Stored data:
****

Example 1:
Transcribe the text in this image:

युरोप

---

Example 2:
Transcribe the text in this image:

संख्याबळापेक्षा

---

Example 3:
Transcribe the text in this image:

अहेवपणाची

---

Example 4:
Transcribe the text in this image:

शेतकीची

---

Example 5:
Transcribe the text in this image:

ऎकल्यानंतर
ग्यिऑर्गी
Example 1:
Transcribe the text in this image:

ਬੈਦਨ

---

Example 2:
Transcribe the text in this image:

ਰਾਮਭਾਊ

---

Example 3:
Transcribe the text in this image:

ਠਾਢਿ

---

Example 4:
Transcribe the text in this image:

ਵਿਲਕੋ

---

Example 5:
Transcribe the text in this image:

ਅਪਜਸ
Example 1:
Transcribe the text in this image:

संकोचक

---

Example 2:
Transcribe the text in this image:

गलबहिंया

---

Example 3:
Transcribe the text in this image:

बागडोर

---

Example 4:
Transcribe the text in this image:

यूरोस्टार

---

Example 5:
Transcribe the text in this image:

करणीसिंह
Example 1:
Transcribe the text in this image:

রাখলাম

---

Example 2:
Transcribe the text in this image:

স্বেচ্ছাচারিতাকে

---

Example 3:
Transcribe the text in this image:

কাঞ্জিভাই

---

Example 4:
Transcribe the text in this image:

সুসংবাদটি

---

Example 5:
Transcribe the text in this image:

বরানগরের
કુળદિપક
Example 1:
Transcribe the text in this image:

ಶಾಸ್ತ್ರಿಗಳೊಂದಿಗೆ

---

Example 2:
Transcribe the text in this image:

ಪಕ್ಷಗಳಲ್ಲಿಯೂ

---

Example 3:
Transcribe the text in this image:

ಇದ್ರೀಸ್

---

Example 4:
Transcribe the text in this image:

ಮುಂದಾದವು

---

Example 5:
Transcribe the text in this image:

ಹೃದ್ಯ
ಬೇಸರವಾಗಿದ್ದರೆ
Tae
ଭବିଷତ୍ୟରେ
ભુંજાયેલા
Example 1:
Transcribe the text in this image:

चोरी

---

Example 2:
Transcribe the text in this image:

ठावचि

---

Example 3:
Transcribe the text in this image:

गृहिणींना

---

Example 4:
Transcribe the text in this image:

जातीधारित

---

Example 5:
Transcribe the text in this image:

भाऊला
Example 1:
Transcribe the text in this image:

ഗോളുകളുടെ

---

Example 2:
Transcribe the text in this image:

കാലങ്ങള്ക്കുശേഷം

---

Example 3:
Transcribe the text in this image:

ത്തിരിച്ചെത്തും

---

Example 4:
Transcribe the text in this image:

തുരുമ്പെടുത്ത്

****

WHAT YOU ARE ASKED TO DO
What is needed here is an exact copy of every record.

WRITTEN REPLY
Example 1:
Transcribe the text in this image:

युरोप

---

Example 2:
Transcribe the text in this image:

संख्याबळापेक्षा

---

Example 3:
Transcribe the text in this image:

अहेवपणाची

---

Example 4:
Transcribe the text in this image:

शेतकीची

---

Example 5:
Transcribe the text in this image:

ऎकल्यानंतर
ग्यिऑर्गी
Example 1:
Transcribe the text in this image:

ਬੈਦਨ

---

Example 2:
Transcribe the text in this image:

ਰਾਮਭਾਊ

---

Example 3:
Transcribe the text in this image:

ਠਾਢਿ

---

Example 4:
Transcribe the text in this image:

ਵਿਲਕੋ

---

Example 5:
Transcribe the text in this image:

ਅਪਜਸ
Example 1:
Transcribe the text in this image:

संकोचक

---

Example 2:
Transcribe the text in this image:

गलबहिंया

---

Example 3:
Transcribe the text in this image:

बागडोर

---

Example 4:
Transcribe the text in this image:

यूरोस्टार

---

Example 5:
Transcribe the text in this image:

करणीसिंह
Example 1:
Transcribe the text in this image:

রাখলাম

---

Example 2:
Transcribe the text in this image:

স্বেচ্ছাচারিতাকে

---

Example 3:
Transcribe the text in this image:

কাঞ্জিভাই

---

Example 4:
Transcribe the text in this image:

সুসংবাদটি

---

Example 5:
Transcribe the text in this image:

বরানগরের
કુળદિપક
Example 1:
Transcribe the text in this image:

ಶಾಸ್ತ್ರಿಗಳೊಂದಿಗೆ

---

Example 2:
Transcribe the text in this image:

ಪಕ್ಷಗಳಲ್ಲಿಯೂ

---

Example 3:
Transcribe the text in this image:

ಇದ್ರೀಸ್

---

Example 4:
Transcribe the text in this image:

ಮುಂದಾದವು

---

Example 5:
Transcribe the text in this image:

ಹೃದ್ಯ
ಬೇಸರವಾಗಿದ್ದರೆ
Tae
ଭବିଷତ୍ୟରେ
ભુંજાયેલા
Example 1:
Transcribe the text in this image:

चोरी

---

Example 2:
Transcribe the text in this image:

ठावचि

---

Example 3:
Transcribe the text in this image:

गृहिणींना

---

Example 4:
Transcribe the text in this image:

जातीधारित

---

Example 5:
Transcribe the text in this image:

भाऊला
Example 1:
Transcribe the text in this image:

ഗോളുകളുടെ

---

Example 2:
Transcribe the text in this image:

കാലങ്ങള്ക്കുശേഷം

---

Example 3:
Transcribe the text in this image:

ത്തിരിച്ചെത്തും

---

Example 4:
Transcribe the text in this image:

തുരുമ്പെടുത്ത്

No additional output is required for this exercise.